Founded in 1863, the American Veterinary Medical Association (AVMA) is made up of more than 85,000 members. AVMA members span industries including corporate sectors, academia, and government. Focused on improving animal health care, the organization works toward enhancing existing medical practices and provides resources for professional growth.
Hosting symposiums throughout the year, the AVMA offers a platform to learn about industry topics and shape future practices. Among the events scheduled in 2014 is the Animal Welfare Symposium, which will address euthanasia, depopulation, and humane slaughter procedures. Currently, the AVMA is accepting abstract submissions in fields of research and regulation. The four-day symposium is scheduled for November 2-5 at the Westin O’Hare in Rosemont, Illinois. Members interested in attending may begin registering mid-August at http://www.avma.org.
Dr.

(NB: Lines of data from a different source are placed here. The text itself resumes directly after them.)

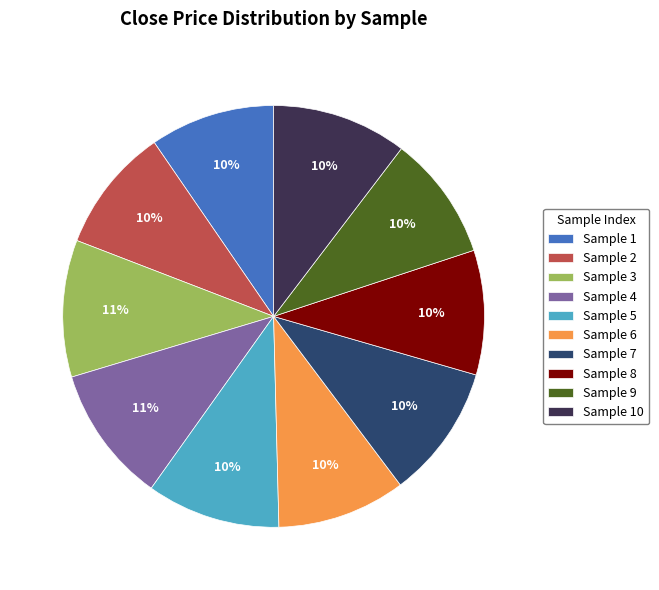

Is there any slice that represents more than half of the pie?

No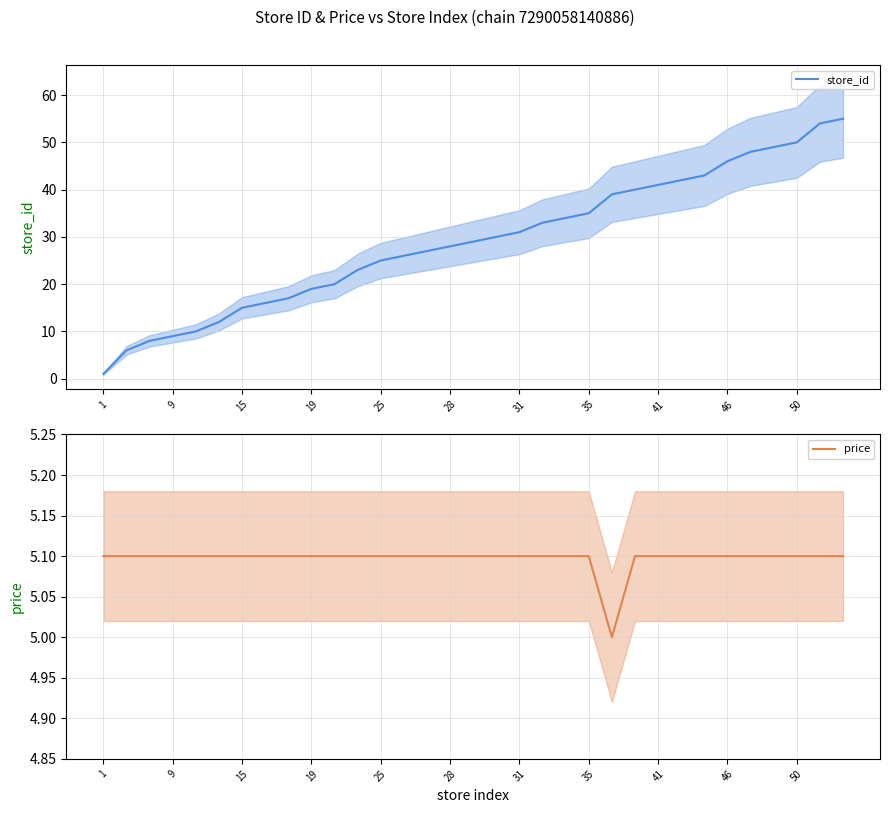

True or false: price has more than 2 points higher than both neighbors.

False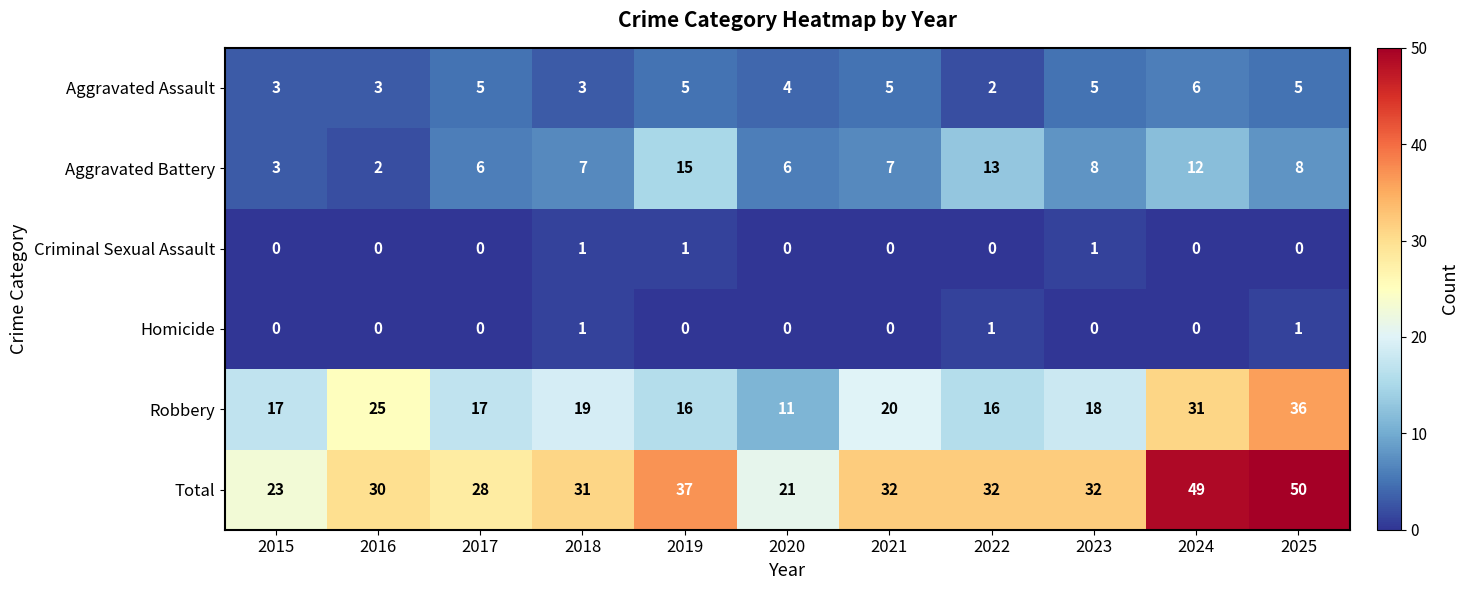

Count the number of categories in the chart.

11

Brian Daubs graduated from the University of Minnesota’s College of Veterinary Medicine in Saint Paul with a doctor of veterinary medicine. Brian Daubs, a diplomate of the American College of Veterinary Surgeons, works in the small animal specialty.
There are numerous specialty fields students can pursue within the realm of veterinary medicine. Small animal veterinarians are among the most popular specialists within the industry, as they are explicitly trained in the treatment of animals which are commonly kept as pets, such as cats, dogs, exotic birds, and other companion animals. Some of the regular activities a small animal specialist engages in include fracture repair, heart surgery, abdominal surgery and dealing with surgical options for cancer.
Small animal vets may also interact with breeders. In these situations vets monitor an animal’s reproductive system and perform initial examinations of newborn puppies. Veterinarians can also be faced with the unfortunate task of putting a companion animal to sleep. In such an event, veterinarians are expected to demonstrate compassion for the family as well as medical proficiency throughout the procedure.